Cependant, une autre rationalité émerge, basée sur la coopération pour la défense du bien commun de la société et de la nature. L'utopie est nécessaire pour éveiller la volonté politique (vertu) et modifier le tissu socio-économique, culturel et environnemental. Si l'utopie n'existait pas, il faudrait certainement l'inventer. C'est le moteur actif de la critique, de la dissidence et de la démocratie. Les Constitutions ont ce rôle correctif en signalant comment les choses doivent être, et non comment elles sont présentées dans la tradition. Son importance révolutionnaire vient des objectifs humanistes expliqués pour éclairer les efforts d'amélioration des institutions républicaines, pour garantir le maximum d'égalité et de liberté.
La formation d'une large vague anti-néolibérale latino-américaine n'est pas à exclure. Voir les victoires des forces progressistes en Amérique latine. La caravane de l'espoir traverse le Venezuela, l'Argentine, la Bolivie, le Pérou, le Chili et la Colombie, avec une indéniable accumulation d'énergie populaire en Uruguay, en Équateur, au Paraguay et au Brésil, qui s'apprête à infliger en octobre une défaite retentissante aux bases de soutien du néolibéralisme - néoconservatisme et néofascisme. Peu à peu, le spectre de la gauche laisse derrière lui le « défaut d'imagination », qui a marqué la période de reflux.
L'ouverture du programme politique du « Frente Juntos Pelo Brasil », permettant à la société civile d'énumérer les contributions, les thèmes et les propositions, a fait preuve de créativité, d'humilité et de générosité. Immédiatement, environ 1968 XNUMX non-membres du consortium de partis organisé avec le PT ont répondu à l'appel. La création même des « fédérations de partis » permet de porter l'une des bannières du mouvement symbolique de mai XNUMX, ouvrant la voie à « l'imagination au pouvoir ». Comme le soulignent Dardot et Laval (op.cit.) : « Le principe du commun qui émane aujourd'hui des mouvements, des luttes et des expériences renvoie à un système de pratiques directement contraires à la rationalité néolibérale et capables de révolutionner l'ensemble des rapports sociaux ».

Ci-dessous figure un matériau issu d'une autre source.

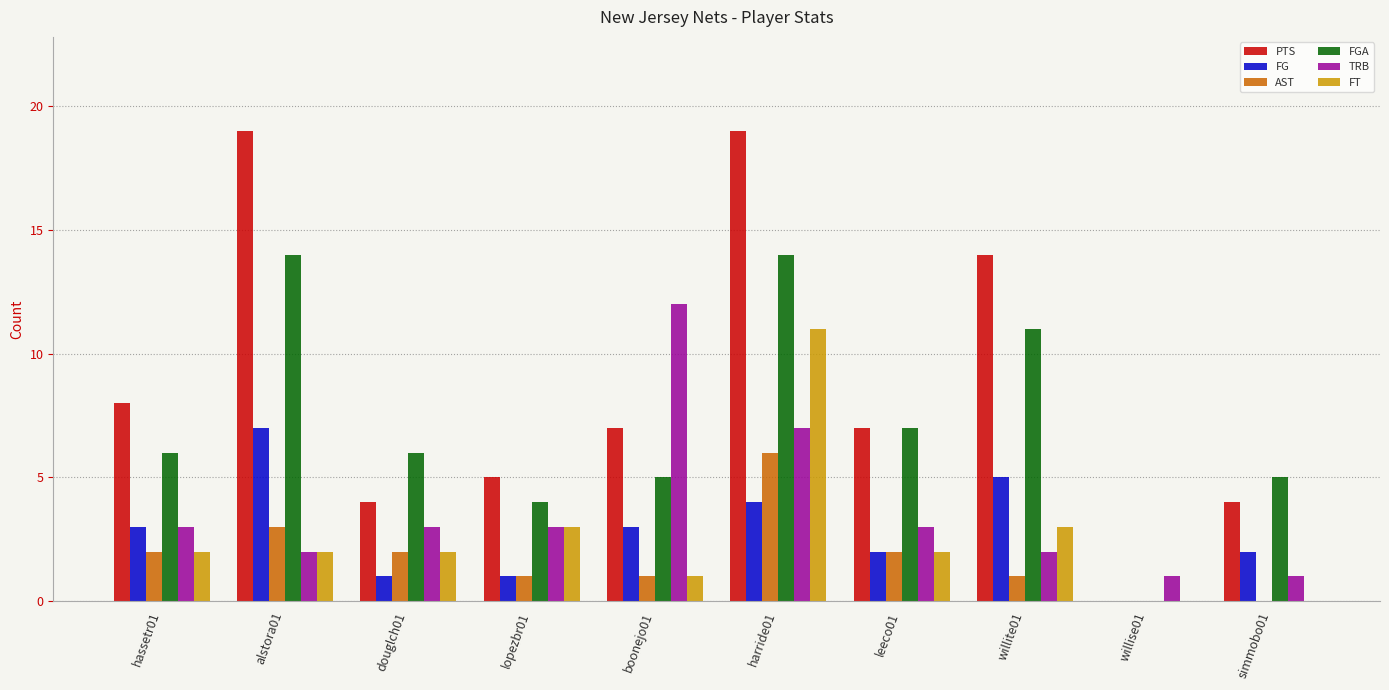

Reading right to left, what are all the values shown in this chart?

PTS: simmobo01=4	willise01=0	willite01=14	leeco01=7	harride01=19	boonejo01=7	lopezbr01=5	douglch01=4	alstora01=19	hassetr01=8
FG: simmobo01=2	willise01=0	willite01=5	leeco01=2	harride01=4	boonejo01=3	lopezbr01=1	douglch01=1	alstora01=7	hassetr01=3
AST: simmobo01=0	willise01=0	willite01=1	leeco01=2	harride01=6	boonejo01=1	lopezbr01=1	douglch01=2	alstora01=3	hassetr01=2
FGA: simmobo01=5	willise01=0	willite01=11	leeco01=7	harride01=14	boonejo01=5	lopezbr01=4	douglch01=6	alstora01=14	hassetr01=6
TRB: simmobo01=1	willise01=1	willite01=2	leeco01=3	harride01=7	boonejo01=12	lopezbr01=3	douglch01=3	alstora01=2	hassetr01=3
FT: simmobo01=0	willise01=0	willite01=3	leeco01=2	harride01=11	boonejo01=1	lopezbr01=3	douglch01=2	alstora01=2	hassetr01=2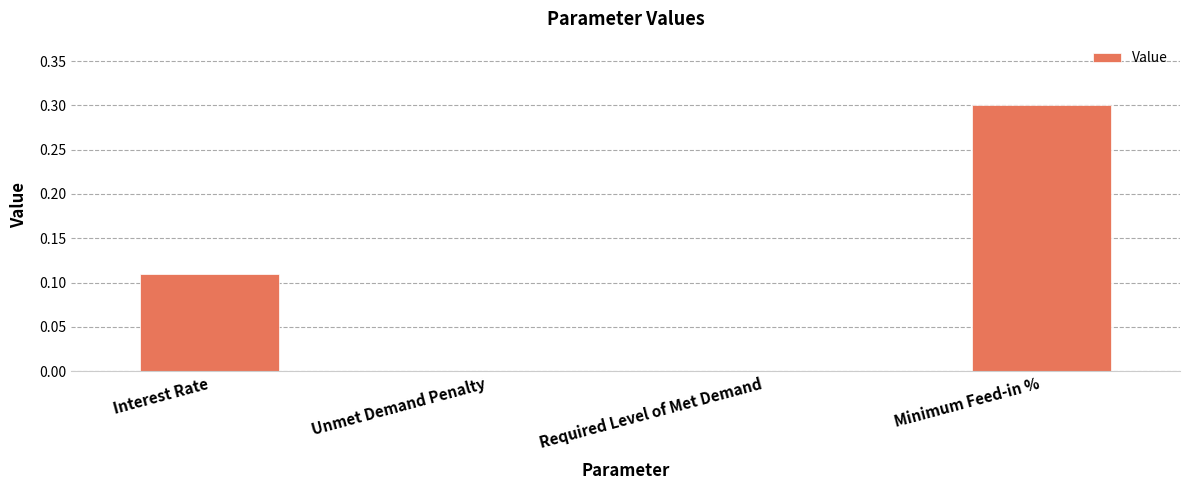

What is the sum of all values?

0.4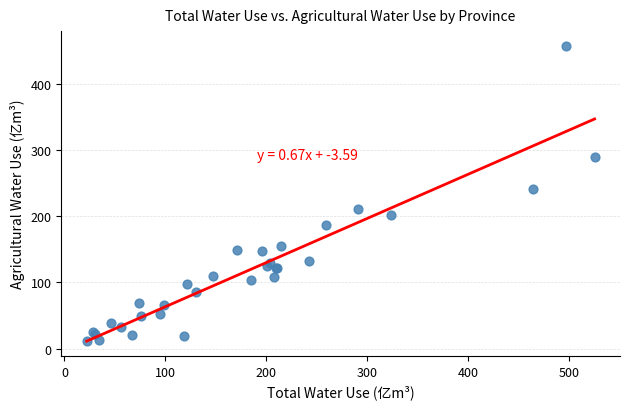

What Y value in the scatter plot is closest to 234?

240.3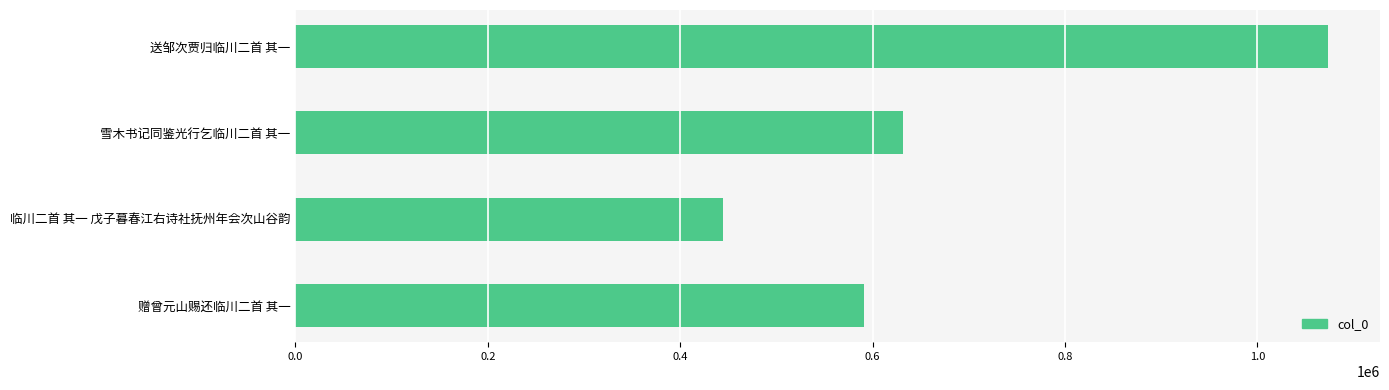

The value at 送邹次贾归临川二首 其一 is 1073784. True or false?

True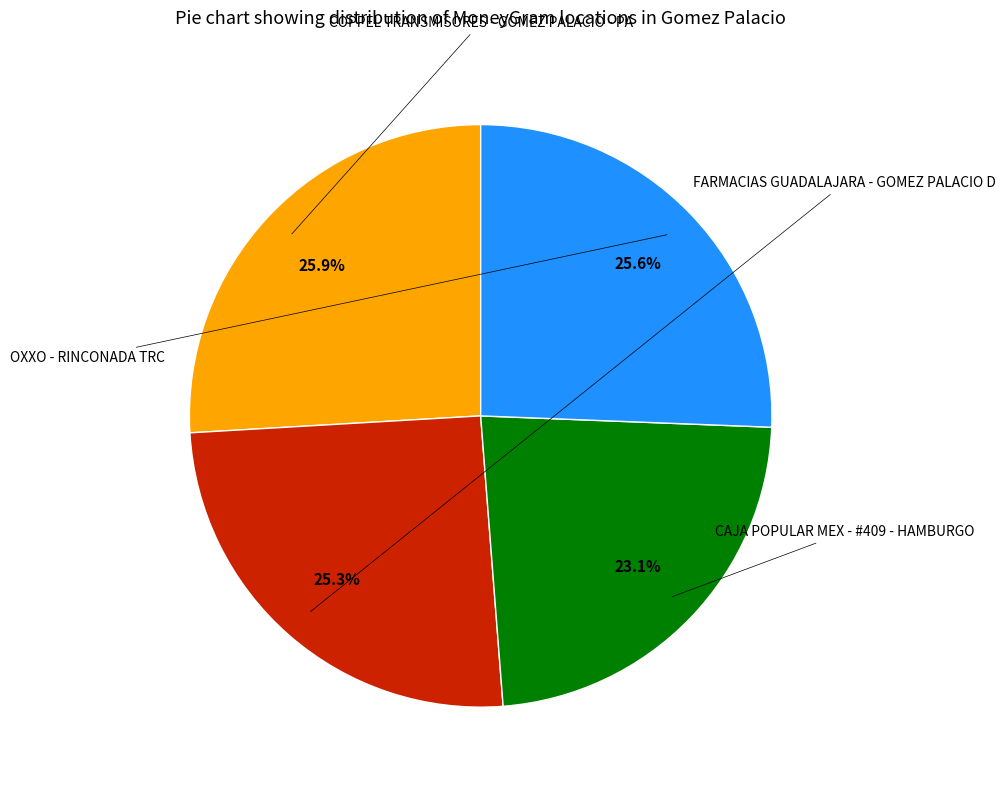

Count the number of slices in the pie.

4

La nécropolitique négationniste et les niveaux pervers d'inhumanité causent encore des milliers de morts évitables. Mais le peuple brésilien n'a pas gagné. Une autre raison pour laquelle le monde est possible !
* Luiz Marques est professeur de sciences politiques à l'UFRGS. Il a été secrétaire d'État à la culture à Rio Grande do Sul sous le gouvernement Olívio Dutra.